Movement was also a central concern of the artist. Like his lifelong friend Calder, Howard founded an art that exploited a "kind of mechanistic motion in space which grows inevitably from modern urban life."[31] Yet Howard was restrained in the employment of motion, and the dialectical nature of his art is here most apparent: he created primarily static constructions in which certain forms introduced a subtle sense of movement; in this his work shares much with the paintings of Kandinsky. In other works, Howard created a feeling of intense stillness that seemingly forebodes cataclysmic change. His paintings speak of time suspended, or a sense of déjà vu reflecting the political climate of the World War II era.[32]
Howard went through an artistic catharsis during the early blitzes in London, and his work took on a darker, more emotional quality, became more tense and dramatic. One critic compared his approach then to that of the artist Paul Nash, "who developed a kind of 'found-object' art out of the shapes of shattered buildings and splintered Messerschmitts."[33] In First War Winter , 1939-40 (which Howard completed in San Francisco), there is an explosion of forms, as if an architectural structure were composed of parts on the verge of collapse. Narrow filaments sag toward the center of the composition, creating the impression that everything is being sucked into a vortex.

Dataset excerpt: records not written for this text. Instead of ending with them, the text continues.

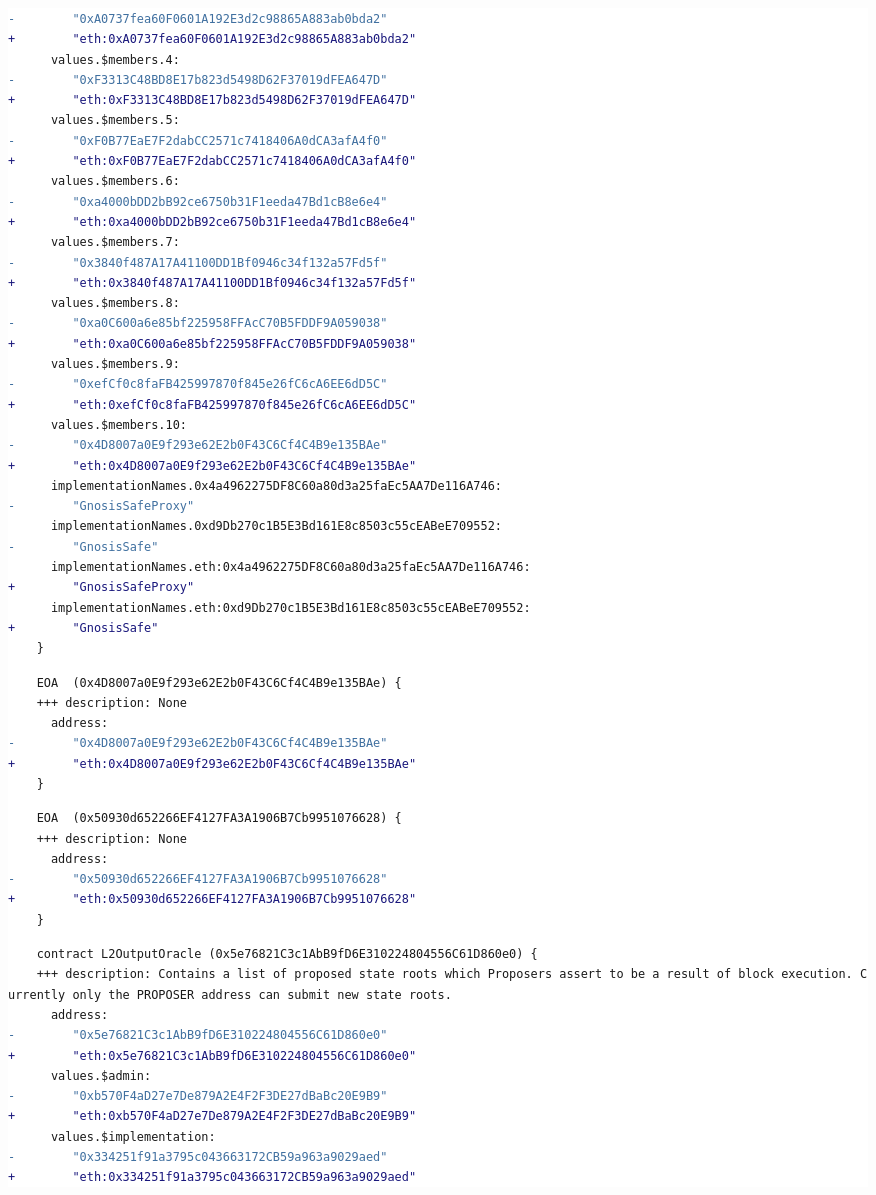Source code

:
 ```diff
-        "0xA0737fea60F0601A192E3d2c98865A883ab0bda2"
+        "eth:0xA0737fea60F0601A192E3d2c98865A883ab0bda2"
      values.$members.4:
-        "0xF3313C48BD8E17b823d5498D62F37019dFEA647D"
+        "eth:0xF3313C48BD8E17b823d5498D62F37019dFEA647D"
      values.$members.5:
-        "0xF0B77EaE7F2dabCC2571c7418406A0dCA3afA4f0"
+        "eth:0xF0B77EaE7F2dabCC2571c7418406A0dCA3afA4f0"
      values.$members.6:
-        "0xa4000bDD2bB92ce6750b31F1eeda47Bd1cB8e6e4"
+        "eth:0xa4000bDD2bB92ce6750b31F1eeda47Bd1cB8e6e4"
      values.$members.7:
-        "0x3840f487A17A41100DD1Bf0946c34f132a57Fd5f"
+        "eth:0x3840f487A17A41100DD1Bf0946c34f132a57Fd5f"
      values.$members.8:
-        "0xa0C600a6e85bf225958FFAcC70B5FDDF9A059038"
+        "eth:0xa0C600a6e85bf225958FFAcC70B5FDDF9A059038"
      values.$members.9:
-        "0xefCf0c8faFB425997870f845e26fC6cA6EE6dD5C"
+        "eth:0xefCf0c8faFB425997870f845e26fC6cA6EE6dD5C"
      values.$members.10:
-        "0x4D8007a0E9f293e62E2b0F43C6Cf4C4B9e135BAe"
+        "eth:0x4D8007a0E9f293e62E2b0F43C6Cf4C4B9e135BAe"
      implementationNames.0x4a4962275DF8C60a80d3a25faEc5AA7De116A746:
-        "GnosisSafeProxy"
      implementationNames.0xd9Db270c1B5E3Bd161E8c8503c55cEABeE709552:
-        "GnosisSafe"
      implementationNames.eth:0x4a4962275DF8C60a80d3a25faEc5AA7De116A746:
+        "GnosisSafeProxy"
      implementationNames.eth:0xd9Db270c1B5E3Bd161E8c8503c55cEABeE709552:
+        "GnosisSafe"
    }
```

```diff
    EOA  (0x4D8007a0E9f293e62E2b0F43C6Cf4C4B9e135BAe) {
    +++ description: None
      address:
-        "0x4D8007a0E9f293e62E2b0F43C6Cf4C4B9e135BAe"
+        "eth:0x4D8007a0E9f293e62E2b0F43C6Cf4C4B9e135BAe"
    }
```

```diff
    EOA  (0x50930d652266EF4127FA3A1906B7Cb9951076628) {
    +++ description: None
      address:
-        "0x50930d652266EF4127FA3A1906B7Cb9951076628"
+        "eth:0x50930d652266EF4127FA3A1906B7Cb9951076628"
    }
```

```diff
    contract L2OutputOracle (0x5e76821C3c1AbB9fD6E310224804556C61D860e0) {
    +++ description: Contains a list of proposed state roots which Proposers assert to be a result of block execution. Currently only the PROPOSER address can submit new state roots.
      address:
-        "0x5e76821C3c1AbB9fD6E310224804556C61D860e0"
+        "eth:0x5e76821C3c1AbB9fD6E310224804556C61D860e0"
      values.$admin:
-        "0xb570F4aD27e7De879A2E4F2F3DE27dBaBc20E9B9"
+        "eth:0xb570F4aD27e7De879A2E4F2F3DE27dBaBc20E9B9"
      values.$implementation:
-        "0x334251f91a3795c043663172CB59a963a9029aed"
+        "eth:0x334251f91a3795c043663172CB59a963a9029aed"
```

In 1940 Howard left the chaos of wartime England and moved back to San Francisco, where his work was immediately well received by local critics and the director of the San Francisco Museum of Art, Grace McCann Morley. He acted as designing supervisor of the WPA and in 1945 took part in a lecture series on surrealism at the California School of Fine Arts that included Salvador Dalí, Man Ray, and the surrealist poet Georges Lemaître.[34]

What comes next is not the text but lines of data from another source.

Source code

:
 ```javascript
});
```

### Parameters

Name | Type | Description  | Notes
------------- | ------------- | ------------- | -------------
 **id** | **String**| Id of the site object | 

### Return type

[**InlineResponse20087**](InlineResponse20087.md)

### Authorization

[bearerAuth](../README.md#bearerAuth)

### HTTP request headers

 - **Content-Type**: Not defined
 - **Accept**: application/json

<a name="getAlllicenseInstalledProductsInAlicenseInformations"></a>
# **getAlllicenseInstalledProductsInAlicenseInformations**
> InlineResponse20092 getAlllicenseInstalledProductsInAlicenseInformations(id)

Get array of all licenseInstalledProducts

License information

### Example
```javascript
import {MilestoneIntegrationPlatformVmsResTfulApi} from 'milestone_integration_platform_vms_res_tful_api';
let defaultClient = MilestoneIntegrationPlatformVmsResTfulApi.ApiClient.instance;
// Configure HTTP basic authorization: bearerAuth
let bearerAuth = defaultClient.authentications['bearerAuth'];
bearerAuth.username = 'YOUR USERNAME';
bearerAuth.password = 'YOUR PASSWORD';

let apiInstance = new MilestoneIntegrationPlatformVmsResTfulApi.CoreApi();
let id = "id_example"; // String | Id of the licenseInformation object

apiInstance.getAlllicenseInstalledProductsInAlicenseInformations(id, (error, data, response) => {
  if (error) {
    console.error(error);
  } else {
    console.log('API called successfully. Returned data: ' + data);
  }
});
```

During the war, Howard worked in a shipyard, where the symmetry of ship construction engaged him and where scrap piles provided him with streamlined forms and accidental twists of metal. He also spent hours in the library looking at books on biology. His work began to incorporate a greater sense of the biological and of the metallic and also revealed his increased interest in multispatial arrangements, though he retained an essentially flat two-dimensional space by exploiting the ambiguity of figure and ground.
The First Hypothesis (1946; Fig. 73) was completed shortly before Howard returned to live permanently in England. In it hairlike filaments spill out of an "organ" encased in other forms and positioned along a central axis or totem-pillar. A single, bladelike form protrudes into our space. Reminiscent of the symbol of infinity, it refers to the unknown, or to expansive infinite space and alternative possibilities, ideas implicit in Howard's mature work. As Howard's most eloquent critic, Douglas MacAgy, wrote:
The abyss is a recurrent motif in the arts. It has inspired a range of responses from curiosity through wonder, awe, fear and dread. This abyss, with its origin of light obscured and its illumination lost in a periphery of darkness, may be claimed to present the unknown as a
hidden power. Stability is threatened: projected movement into it might be endless and timeless. To become absorbed by it could mean that dimensions might be transformed, and with the change, a measure of faith. This unknown may be unformed, but it cannot be called formless. In a word it is that archetype of the abyss—Chaos.[35]
Howard fashioned a visceral art in which abstract forms were a potent vehicle of the sublime. He was one of California's most prominent and influential artists during the war. Afterward, when he returned to England, he continued to develop his art, creating in the 1960s ever more austere visions that paired minimalist simplicity with a great complexity, expressing the primal struggle between order and chaos intrinsic to surrealism.[36]